Siempre sentí la necesidad de desarrollarme al menos en dos áreas: la psicoterapia y el arte. No siempre podía vincular todos mis intereses, mis recorridos, y las identidades que se iban despertando en cada experiencia. Sin embargo hoy creo firmemente que nada de lo ocurrido fue casual ni superfluo. Lo espiritual es es el trasfondo, una manera de llamar a Eso inefable que trenza, entreteje, sostiene y da sentido a las cosas. Bendigo cada búsqueda y lo que puedo aprender de vivir... trenzando mundos. Este es un intento de transmitir algo de ese aprendizaje, aún sabiendo que cada experiencia tiene mucho de intransferible.



SILVIA JUDIT LERNER
Contacto: silviajlerner@gmail.com

APRENDER A PIVOTAR: Un recurso desde la Ley de Atracción.

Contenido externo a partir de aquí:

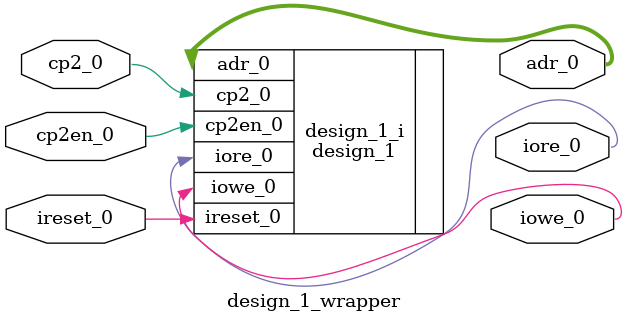
<source format=v>
`timescale 1 ps / 1 ps

module design_1_wrapper
   (adr_0,
    cp2_0,
    cp2en_0,
    iore_0,
    iowe_0,
    ireset_0);
  output [5:0]adr_0;
  input cp2_0;
  input cp2en_0;
  output iore_0;
  output iowe_0;
  input ireset_0;

  wire [5:0]adr_0;
  wire cp2_0;
  wire cp2en_0;
  wire iore_0;
  wire iowe_0;
  wire ireset_0;

  design_1 design_1_i
       (.adr_0(adr_0),
        .cp2_0(cp2_0),
        .cp2en_0(cp2en_0),
        .iore_0(iore_0),
        .iowe_0(iowe_0),
        .ireset_0(ireset_0));
endmodule

</source>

   La Ley de Atracción dice que nuestra vibración atrae eventos que vibran de igual manera.    Cuando nos sentimos mal y pensamos en lo que nos falta, en lo que nos salió mal, lo que no conseguimos, lo que no somos, lo que no nos dan… vibramos con esa negatividad, atrayendo “más de lo mismo”. Para salir de ese círculo vicioso —me siento mal y atraigo más eventos que me hacen sentir mal— es importante aprender a trabajar con nuestros pensamientos, modificando poco a poco nuestras emociones y nuestra posición frente a la vida. A esto se le llama "Creación Deliberada", ya que frecuentemente creamos circunstancias de manera espontánea e inconsciente.
   Hay muchas maneras de llegar a ello. A mi entender, la psicoterapia es una de las mejores maneras, en tanto y en cuanto no se centre exclusivamente en la descripción de los problemas sino en la búsqueda de nuevas actitudes, de cambios profundos.
   También hay otros recursos, perfectamente compatibles, como se describen en los libros de Esther Hicks (film “El Secreto”): “Pedid que ya se os ha dado”, “El poder de las emociones”, “El dinero y la Ley de Atracción”.
   Uno de ellos, que creo que podemos aprender y practicar, es el llamado “Pivotar”. Brevemente: consiste en transformar un pensamiento de “Detesto esto…”, “No quiero aquello…”, “Eso me hace sufrir…”, “Es horrible que…" "Es injusto…” por pensamientos centrados en lo que SÍ QUEREMOS: “Estoy deseando que…”, “Lo que verdaderamente quiero es…”, “Qué bueno sería que…”, “Qué alegría tendré si…”

Pensar en lo que  deseamos no es negar la realidad, sino ponernos en un estado que puede ir mejorando paulatinamente, de manera de poder dirigirnos hacia nuestros objetivos y recibir los cambios favorables. Nos permite centrarnos en lo que queremos cambiar y obtener para nuestra vida, más que en lamentarnos por lo que no tenemos o no podemos.
Además, nos saca del espacio de la queja. Siendo el lenguaje uno de los instrumentos más poderosos para cambiar nuestra realidad, recordemos que la queja es —en ese sentido— el acto língüístico más inútil, (como decimos en Coaching).